Tobio'nun gözünden yaşlar akmaya başladığında Shoyo şaşırır. "Ha, ne-neden ağlıyorsun?" Çocuk gülmeye başlarken ani hamleyle yanına gelir ve Shoto'ya sıkı sıkı sarılır. "Demiştim ya, sen istediğin sürece buradayım. Ama haklısın. Seni sudan kopamazsın bende su altında nefes alamam."

Shoyo ondan ayrıldı. "Evet. Bu gerçeği unutmayacağız ama vaktimizi oturup ağlayarak değil, gezerek veya beraber harcayacağız. Bu 3 yıllık bir anlaşma Tobio."

Elini uzattı. "3 yıl boyunca beni sever misin?" Aralarına uzattığı minik eli tuttu. "Son gününe kadar hemde." İçinden geçirdi. Muhtemelen daha da uzun.

"Peki sen Shoyo, 3 yıl boyunca karaya çıkıp benim sevgilim olur musun?" Gülümsedi. "Evet." İçinden geçirdi. Muhtemelen sonsuza kadar seveceğim.

Sonlarının farkında olarak yaptıkları bu anlaşma gerçeklikle olan bağları ve birbirini kırmadan verdikleri sözdü. Birlikte olduklarında unutabilirlerdi önemli değildi. Vakitleri vardı. Ayrılma anına kadar beraber olmalarının keyfini çıkaracaklardı.

Shoyo ona yaklaşıp öpmeye başladığında Tobio hızlıca karşılık verip onu kucağına çekmişti. Bu dudaklara doyamazdı. Her zaman tuzlu ve yumuşacıklardı.

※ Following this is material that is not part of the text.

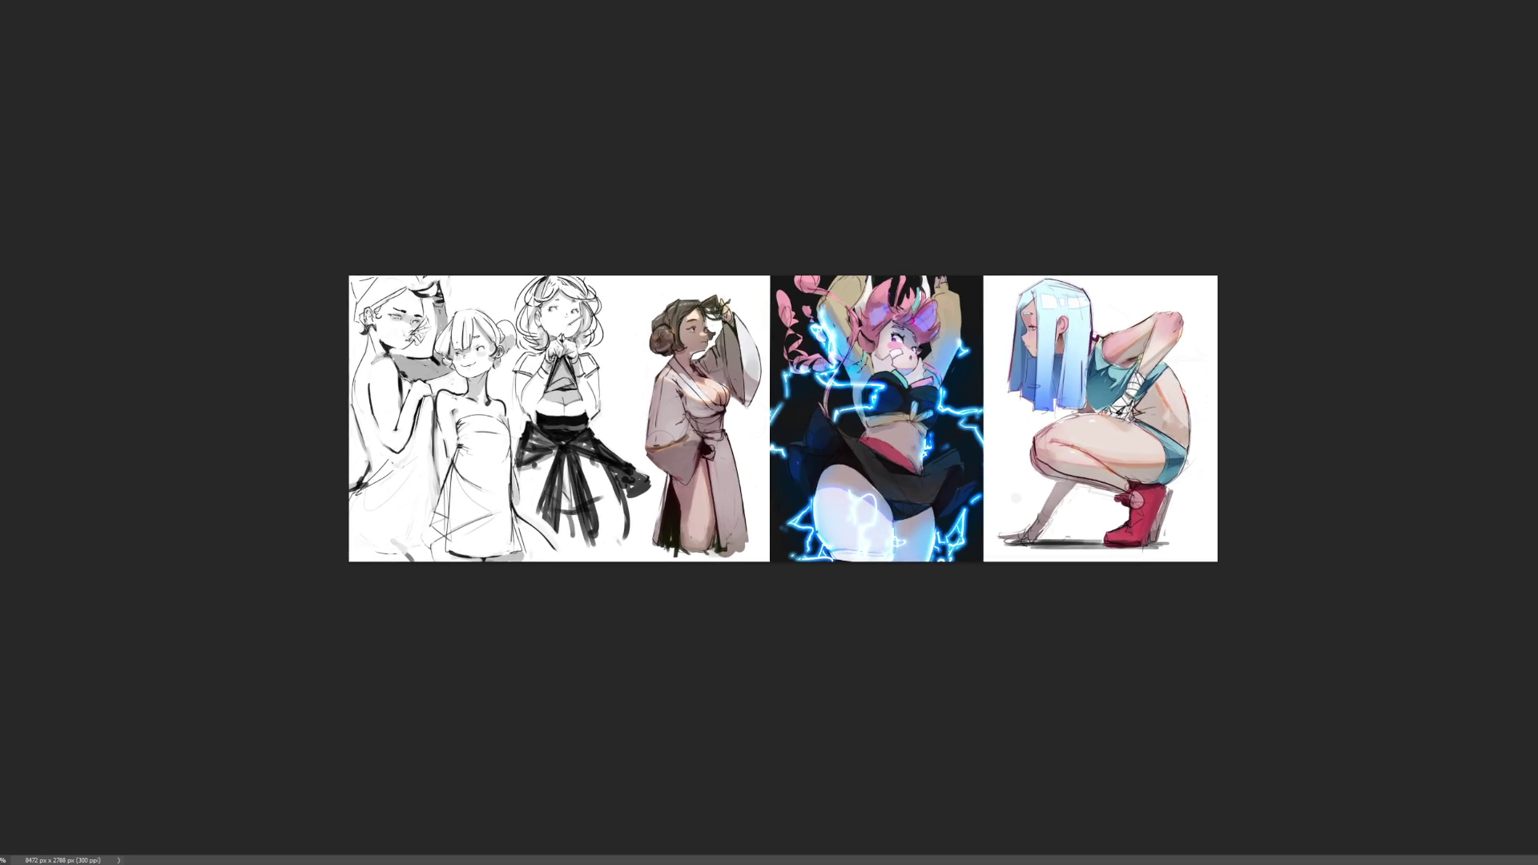
- Save, then delete the blue glow spilling onto the left sketches and right squatting-girl image
key("ctrl+s")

Nefes nefese ayrıldıklarında Shoyo kafasını omzuna koydu. "Rahatladım artık." Tobio kafasını salladı. "Bende Shoyo, konuşmamıza sevindim." Öyle uzun süre kaldıklarında ikiside itiraz etmedi. Konuşmak istemiyorladı. Sadece birbirlerinin yanına olup hissetmek istediler.

En sonunda Shoyo bacaklarının titrediğini fark ettiğinde Tobio ile ayağa kalktı. "Taşır mısın?" Elini beline yerleştirip hızlıca bacaklarını kucağına aldı ve su kıyısına kadar götürdü. "Dikkatli ol tamam mı?" Shoyo kıkırdadı. "Sen de."

Suya girdiğinde rahatladığını hissetti ve eve gidene kadar durmadı. Sakinleşmesi gerekiyordu. ama evde onu Kenma bekliyordu. "Antrenmana niye gelmedin?" Omuz silkti. "Dinlenmem lazımdı. Hala da lazım." Gözlerini devirdi ve büyük kayalığı işaret etti. "Geç şuraya. Bu saate kadar ortalıktan kaybolduysan bir şey oldu demektir."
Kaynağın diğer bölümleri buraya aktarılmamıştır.